Texte du document –

· · · · · · ·

Afrique(s)Reportages

Sur Le Caire, démence et sagesse. Sur la bagnole et le peu de prix de la vie

monJOURNAL depuis Le Caire. 10/11/05

[dropcap]Quiconque[/dropcap] a connu Le Caire sait ce que l’enfer veut dire, du moins concernant la circulation. Quinze ou même vingt millions d’âmes dont une grosse partie sur roues (deux ou quatre, ou six huit et plus pour les bus et camions), ça en produit du gaz et des fumées, du bruit, des frayeurs et des accidents ! Hier matin, pour aller honorer le Nil, il m’a fallu jouer à la roulette russe – j’exagère à peine – en traversant une quatre voies pratiquée comme une autoroute (pas de passages pour piéton en vue, ni de passerelles) sans limitations d’aucune sorte : vitesse affolante, klaxons incessants, véhicules de tous âges et de toutes conditions, dont les pires, évidemment.

C’est un ahurissant gymkhana qui met aux prises une certaine modernité insensée – la grande capitale assez à l’occidentale avec ses tours, ses pubs et ses néons – avec l’archaïsme d’une société à trois vitesses au moins qui envoie dans ce cloaque de la mort de pauvres paysans en charrettes surchargées de légumes et autres, tirés par des ânes ahuris, étiques ou dépressifs. J’y ai vu aussi deux troupeaux de brebis tétanisées faisant comme un bloc tremblant aux côtés de leur berger pour le moins égaré sur l’asphalte en folie.

Et, par ailleurs, en quittant ces axes de la démence urbaine, vous voilà plongé dans les rues moyen-orientales – non, Le Caire n’est pas ville africaine – où l’on savoure une certaine tranquillité, du moins apparente. J’en parlais dans mon article précédent, la vie ici peut sembler pénarde, autour d’un thé et d’un narguilé. Mais si on creuse un peu… Misère des quartiers éloignés, flicage généralisé, islamisme rampant, chômage record frappant surtout les jeunes (classe d’âge la plus nombreuse), femme sous-traitée, sinon maltraitée et mise sous voile – non pas de manière systématique comme au Yémen avec la burka mais, m’a-t-on dit de plusieurs sources, avec une sorte de renouveau… bien régressif.

· · · · · · ·

Données fournies –
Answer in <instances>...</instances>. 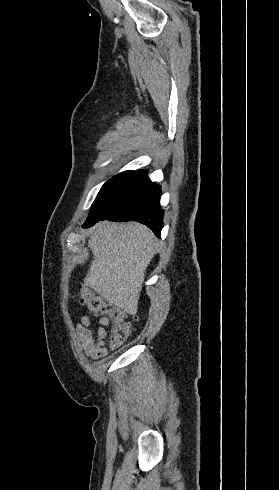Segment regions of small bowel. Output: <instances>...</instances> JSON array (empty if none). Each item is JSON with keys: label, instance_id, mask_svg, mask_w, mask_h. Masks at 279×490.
Here are the masks:
<instances>
[{"label": "small bowel", "instance_id": "1", "mask_svg": "<svg viewBox=\"0 0 279 490\" xmlns=\"http://www.w3.org/2000/svg\"><path fill=\"white\" fill-rule=\"evenodd\" d=\"M93 319L89 315L82 316L76 326V335L80 347L93 359L104 358L108 355L107 336L110 322L107 318L97 319L95 335L92 332Z\"/></svg>", "mask_w": 279, "mask_h": 490}]
</instances>
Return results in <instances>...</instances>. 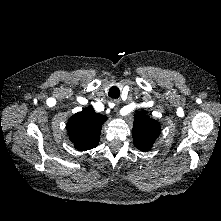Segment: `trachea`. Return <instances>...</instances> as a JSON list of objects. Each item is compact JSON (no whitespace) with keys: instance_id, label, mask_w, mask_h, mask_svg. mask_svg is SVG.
Wrapping results in <instances>:
<instances>
[{"instance_id":"obj_1","label":"trachea","mask_w":221,"mask_h":221,"mask_svg":"<svg viewBox=\"0 0 221 221\" xmlns=\"http://www.w3.org/2000/svg\"><path fill=\"white\" fill-rule=\"evenodd\" d=\"M108 95L111 98H118L120 96V90L117 87L113 86L110 88Z\"/></svg>"}]
</instances>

· · · · · · ·

Travail à réaliser –
Restituez fidèlement le passage du texte sur Le Caire qui s'ouvre sur les mots contenant « C’est un ahurissant » et se ferme sur « l’asphalte en folie. ». Ne vous servez que du texte sur Le Caire.

Corrigé complet –
C’est un ahurissant gymkhana qui met aux prises une certaine modernité insensée – la grande capitale assez à l’occidentale avec ses tours, ses pubs et ses néons – avec l’archaïsme d’une société à trois vitesses au moins qui envoie dans ce cloaque de la mort de pauvres paysans en charrettes surchargées de légumes et autres, tirés par des ânes ahuris, étiques ou dépressifs. J’y ai vu aussi deux troupeaux de brebis tétanisées faisant comme un bloc tremblant aux côtés de leur berger pour le moins égaré sur l’asphalte en folie.